Christian Prudhomme : Après trois grands départs à l’étranger, il nous fallait revenir à un territoire français fort, enraciné dans la culture cycliste, passionné par le Tour. Les Hauts-de-France, et notamment la métropole européenne de Lille, se sont naturellement imposés. En 2021, nous étions en Bretagne ; en 2025, c’est le Nord, tout aussi emblématique. Ce choix s’est appuyé sur une certitude : celle d’un accueil chaleureux, d’une ferveur populaire indéfectible, et d’un engouement qui dépasse nos frontières — de la Belgique, des Pays-Bas, de la Grande-Bretagne. C’est un retour qui a du sens, à la fois humainement et sportivement.
La première étape devrait sourire aux sprinteurs – une première depuis cinq ans. La deuxième, au départ d’Auvin-Planque, sera plus sélective. La plus longue du Tour, elle proposera une série de côtes abruptes dans les 20 derniers kilomètres. Les favoris du général pourraient bien y livrer leur première bataille. Ensuite, cap sur Valenciennes, Dunkerque, puis Amiens et sa majestueuse cathédrale pour une séquence nordique que j’ai hâte de vivre.
Quel rôle joue Lauwin-Planque dans cette édition 2025 du Tour, aux côtés des grandes villes ?
Christian Prudhomme : Lauwin-Planque est l’illustration parfaite de l’esprit du Tour. Le Tour de France, ce n’est pas seulement les grandes métropoles, c’est aussi — c’est surtout — la France des villages. Et quand Christian Poiret parle de village, il le fait avec cœur. J’étais déjà passé à Lauwin-Planque, il y a une quinzaine d’années, brièvement. Mais aujourd’hui, j’ai vu un village mobilisé, habité par la joie, la fierté, l’impatience de vivre ce moment unique. C’est fort, c’est beau.
Dans les villages, les gens n’attendent pas qu’on les pousse. Ils veulent accueillir, ils sont fiers, ils se mobilisent. Et nous, au Tour, nous avons confiance. Nous savons que ça fonctionnera, parce que la volonté est là. Revenir dans des villes comme Lille, qui a déjà accueilli un grand départ en 1960, c’est formidable. Mais inscrire de nouveaux noms comme Auvin-Planque, c’est tout aussi essentiel. Cette année, nous avons 6 ou 7 sites inédits : c’est cette alchimie entre tradition et nouveauté qui fait la richesse du Tour.
Le Tour, c’est aussi une immense vitrine médiatique…

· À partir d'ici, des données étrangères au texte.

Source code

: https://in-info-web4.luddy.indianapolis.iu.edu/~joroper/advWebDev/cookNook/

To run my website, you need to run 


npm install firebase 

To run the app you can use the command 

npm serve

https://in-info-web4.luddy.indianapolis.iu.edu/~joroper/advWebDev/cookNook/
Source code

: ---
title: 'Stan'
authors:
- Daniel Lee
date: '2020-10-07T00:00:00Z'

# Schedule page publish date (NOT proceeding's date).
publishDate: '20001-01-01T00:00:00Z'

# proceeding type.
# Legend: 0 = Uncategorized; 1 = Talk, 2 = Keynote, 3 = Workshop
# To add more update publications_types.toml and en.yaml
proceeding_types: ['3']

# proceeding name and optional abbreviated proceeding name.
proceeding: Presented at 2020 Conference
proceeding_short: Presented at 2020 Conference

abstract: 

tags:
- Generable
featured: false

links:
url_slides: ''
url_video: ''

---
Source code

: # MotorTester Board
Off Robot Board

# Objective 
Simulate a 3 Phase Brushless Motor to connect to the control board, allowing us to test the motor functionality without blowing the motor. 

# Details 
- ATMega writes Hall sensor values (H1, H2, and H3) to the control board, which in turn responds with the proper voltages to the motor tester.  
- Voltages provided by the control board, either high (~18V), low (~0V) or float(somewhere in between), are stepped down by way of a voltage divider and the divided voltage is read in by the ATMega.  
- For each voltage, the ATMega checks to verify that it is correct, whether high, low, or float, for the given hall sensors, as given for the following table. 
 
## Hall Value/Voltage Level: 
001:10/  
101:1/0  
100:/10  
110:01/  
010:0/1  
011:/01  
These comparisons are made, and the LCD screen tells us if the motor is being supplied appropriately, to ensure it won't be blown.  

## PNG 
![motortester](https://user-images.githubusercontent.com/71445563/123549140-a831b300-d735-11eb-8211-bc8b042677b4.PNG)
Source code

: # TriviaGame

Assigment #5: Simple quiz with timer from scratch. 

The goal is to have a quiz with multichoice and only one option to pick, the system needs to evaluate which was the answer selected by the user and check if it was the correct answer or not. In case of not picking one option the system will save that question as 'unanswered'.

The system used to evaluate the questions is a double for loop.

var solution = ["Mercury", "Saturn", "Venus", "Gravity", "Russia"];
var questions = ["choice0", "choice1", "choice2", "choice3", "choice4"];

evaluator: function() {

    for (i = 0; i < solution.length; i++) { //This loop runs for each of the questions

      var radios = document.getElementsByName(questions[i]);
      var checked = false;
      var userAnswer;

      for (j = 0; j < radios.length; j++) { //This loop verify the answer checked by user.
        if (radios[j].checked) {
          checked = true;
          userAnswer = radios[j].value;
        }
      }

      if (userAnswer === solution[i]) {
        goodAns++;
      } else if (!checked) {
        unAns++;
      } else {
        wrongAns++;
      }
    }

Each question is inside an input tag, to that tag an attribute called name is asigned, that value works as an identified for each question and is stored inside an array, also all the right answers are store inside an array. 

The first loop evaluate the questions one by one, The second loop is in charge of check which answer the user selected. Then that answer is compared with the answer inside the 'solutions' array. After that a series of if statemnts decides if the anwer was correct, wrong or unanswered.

Christian Prudhomme : Absolument. 190 pays retransmettent les images du Tour, dont une centaine en direct. C’est une immense fierté pour les villes et les villages traversés. Auvin-Planque, Lille, Dunkerque, Valenciennes, Boulogne… ces noms seront entendus, vus, répétés des centaines de milliers de fois, dans toutes les langues. Le Tour rassemble, il unit. Et à une époque où le lien social est si précieux, cela a une portée qui va bien au-delà du sport.
Cette année, il n’y a ni Jeux Olympiques ni Coupe du monde de football. Le Tour est l’événement majeur de l’été ?
Christian Prudhomme : Oui, sans aucun doute. Nous aimons les années impaires. Cette année, selon un sondage, le Tour de France est l’événement sportif le plus attendu. Cela confirme sa place à part. Le Tour est bien plus qu’une course cycliste. C’est une fête populaire, une source de fierté collective. Et grâce aux prises de vue aériennes, c’est aussi une sublime vitrine touristique de la France. Une bande-annonce grandeur nature.
Un mot de la fin ? Un chiffre porte-bonheur peut-être ?
Christian Prudhomme : Oui, un clin d’œil personnel. Je suis devenu journaliste grâce à l’École de journalisme de Lille. Et j’étais dans la… 59e promotion. Aujourd’hui, nous sommes à 59 jours du grand départ, dans le département 59. Coïncidence ? Peut-être. Mais j’y vois un joli signe du destin.